[Work required]:
When you find the line with "Johnny Erling" among the records below, reproduce it and each line after it exactly, ending with the line with "Delete cookies".

******************************

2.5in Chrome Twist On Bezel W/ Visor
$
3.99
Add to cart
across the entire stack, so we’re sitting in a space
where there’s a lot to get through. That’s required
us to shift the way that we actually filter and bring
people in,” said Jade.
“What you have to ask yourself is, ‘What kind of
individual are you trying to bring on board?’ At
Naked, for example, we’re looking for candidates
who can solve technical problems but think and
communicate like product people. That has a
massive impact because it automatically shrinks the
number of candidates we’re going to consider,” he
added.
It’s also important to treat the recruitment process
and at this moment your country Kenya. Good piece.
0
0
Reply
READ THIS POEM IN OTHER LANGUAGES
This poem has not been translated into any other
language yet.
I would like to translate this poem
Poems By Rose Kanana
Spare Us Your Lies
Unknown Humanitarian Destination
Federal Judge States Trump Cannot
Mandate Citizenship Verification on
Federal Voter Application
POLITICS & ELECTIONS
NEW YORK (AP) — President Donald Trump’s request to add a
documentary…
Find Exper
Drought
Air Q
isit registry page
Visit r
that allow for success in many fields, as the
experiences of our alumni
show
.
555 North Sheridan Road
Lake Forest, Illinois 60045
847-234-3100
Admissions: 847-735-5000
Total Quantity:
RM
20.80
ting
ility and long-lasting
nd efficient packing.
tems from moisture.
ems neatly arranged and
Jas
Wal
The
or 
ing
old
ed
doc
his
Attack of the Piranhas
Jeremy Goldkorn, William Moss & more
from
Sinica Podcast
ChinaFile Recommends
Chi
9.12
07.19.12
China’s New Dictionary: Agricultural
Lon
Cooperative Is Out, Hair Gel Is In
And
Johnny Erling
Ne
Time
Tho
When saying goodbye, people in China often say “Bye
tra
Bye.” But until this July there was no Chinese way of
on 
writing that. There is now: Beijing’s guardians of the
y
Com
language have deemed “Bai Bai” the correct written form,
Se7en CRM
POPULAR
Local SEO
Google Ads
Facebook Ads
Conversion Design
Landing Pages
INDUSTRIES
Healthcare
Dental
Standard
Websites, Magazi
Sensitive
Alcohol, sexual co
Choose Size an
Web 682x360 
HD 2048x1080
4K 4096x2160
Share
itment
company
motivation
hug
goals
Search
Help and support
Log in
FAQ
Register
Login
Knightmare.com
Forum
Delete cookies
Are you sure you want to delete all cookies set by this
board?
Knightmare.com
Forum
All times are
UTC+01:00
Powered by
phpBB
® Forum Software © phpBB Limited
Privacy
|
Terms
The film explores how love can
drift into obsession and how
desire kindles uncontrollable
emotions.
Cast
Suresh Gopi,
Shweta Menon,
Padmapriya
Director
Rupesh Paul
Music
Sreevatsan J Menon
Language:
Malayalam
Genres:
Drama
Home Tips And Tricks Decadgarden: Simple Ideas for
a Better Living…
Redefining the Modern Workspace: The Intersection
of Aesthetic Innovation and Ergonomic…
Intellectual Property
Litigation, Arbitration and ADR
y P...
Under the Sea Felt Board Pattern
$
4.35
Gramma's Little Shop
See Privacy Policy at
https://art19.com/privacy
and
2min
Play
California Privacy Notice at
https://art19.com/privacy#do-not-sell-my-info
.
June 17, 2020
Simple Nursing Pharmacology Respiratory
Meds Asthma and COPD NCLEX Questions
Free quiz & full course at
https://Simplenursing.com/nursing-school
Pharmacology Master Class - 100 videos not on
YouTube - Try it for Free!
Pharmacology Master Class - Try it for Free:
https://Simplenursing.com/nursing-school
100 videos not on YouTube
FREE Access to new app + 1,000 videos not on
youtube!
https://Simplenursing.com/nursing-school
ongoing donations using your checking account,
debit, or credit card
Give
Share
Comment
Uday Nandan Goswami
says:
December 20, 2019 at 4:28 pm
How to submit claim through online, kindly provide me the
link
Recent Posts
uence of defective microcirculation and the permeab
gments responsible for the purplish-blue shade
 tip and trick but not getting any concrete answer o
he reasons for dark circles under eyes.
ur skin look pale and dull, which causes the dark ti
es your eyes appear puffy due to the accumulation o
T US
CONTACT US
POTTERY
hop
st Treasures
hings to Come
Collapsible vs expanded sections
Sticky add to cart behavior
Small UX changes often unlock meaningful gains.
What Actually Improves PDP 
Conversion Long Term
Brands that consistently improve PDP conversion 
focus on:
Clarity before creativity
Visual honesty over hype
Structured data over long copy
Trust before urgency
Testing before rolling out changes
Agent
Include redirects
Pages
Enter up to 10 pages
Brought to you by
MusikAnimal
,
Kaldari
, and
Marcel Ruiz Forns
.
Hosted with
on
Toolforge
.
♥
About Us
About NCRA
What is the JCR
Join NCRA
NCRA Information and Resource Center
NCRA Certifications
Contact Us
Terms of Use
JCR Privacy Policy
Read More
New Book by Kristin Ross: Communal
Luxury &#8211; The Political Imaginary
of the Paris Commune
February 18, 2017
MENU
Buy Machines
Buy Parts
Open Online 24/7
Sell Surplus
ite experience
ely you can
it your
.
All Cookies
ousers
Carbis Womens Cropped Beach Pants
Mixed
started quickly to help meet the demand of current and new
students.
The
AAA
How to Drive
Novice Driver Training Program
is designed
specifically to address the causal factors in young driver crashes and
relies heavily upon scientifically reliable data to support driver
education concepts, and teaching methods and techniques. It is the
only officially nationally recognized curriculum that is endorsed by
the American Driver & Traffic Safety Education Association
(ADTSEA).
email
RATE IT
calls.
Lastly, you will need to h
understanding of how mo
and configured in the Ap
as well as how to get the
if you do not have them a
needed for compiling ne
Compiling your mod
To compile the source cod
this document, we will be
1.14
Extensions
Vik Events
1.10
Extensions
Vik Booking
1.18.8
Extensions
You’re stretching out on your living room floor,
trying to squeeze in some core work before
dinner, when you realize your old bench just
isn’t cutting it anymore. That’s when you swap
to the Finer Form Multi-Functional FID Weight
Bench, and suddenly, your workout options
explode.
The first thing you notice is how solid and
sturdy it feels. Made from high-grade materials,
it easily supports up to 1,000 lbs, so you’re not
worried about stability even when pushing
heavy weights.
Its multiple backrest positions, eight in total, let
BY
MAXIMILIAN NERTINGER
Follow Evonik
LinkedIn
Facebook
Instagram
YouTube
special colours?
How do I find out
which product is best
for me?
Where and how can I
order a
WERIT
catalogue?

******************************

[Response]:
Johnny Erling
Ne
Time
Tho
When saying goodbye, people in China often say “Bye
tra
Bye.” But until this July there was no Chinese way of
on 
writing that. There is now: Beijing’s guardians of the
y
Com
language have deemed “Bai Bai” the correct written form,
Se7en CRM
POPULAR
Local SEO
Google Ads
Facebook Ads
Conversion Design
Landing Pages
INDUSTRIES
Healthcare
Dental
Standard
Websites, Magazi
Sensitive
Alcohol, sexual co
Choose Size an
Web 682x360 
HD 2048x1080
4K 4096x2160
Share
itment
company
motivation
hug
goals
Search
Help and support
Log in
FAQ
Register
Login
Knightmare.com
Forum
Delete cookies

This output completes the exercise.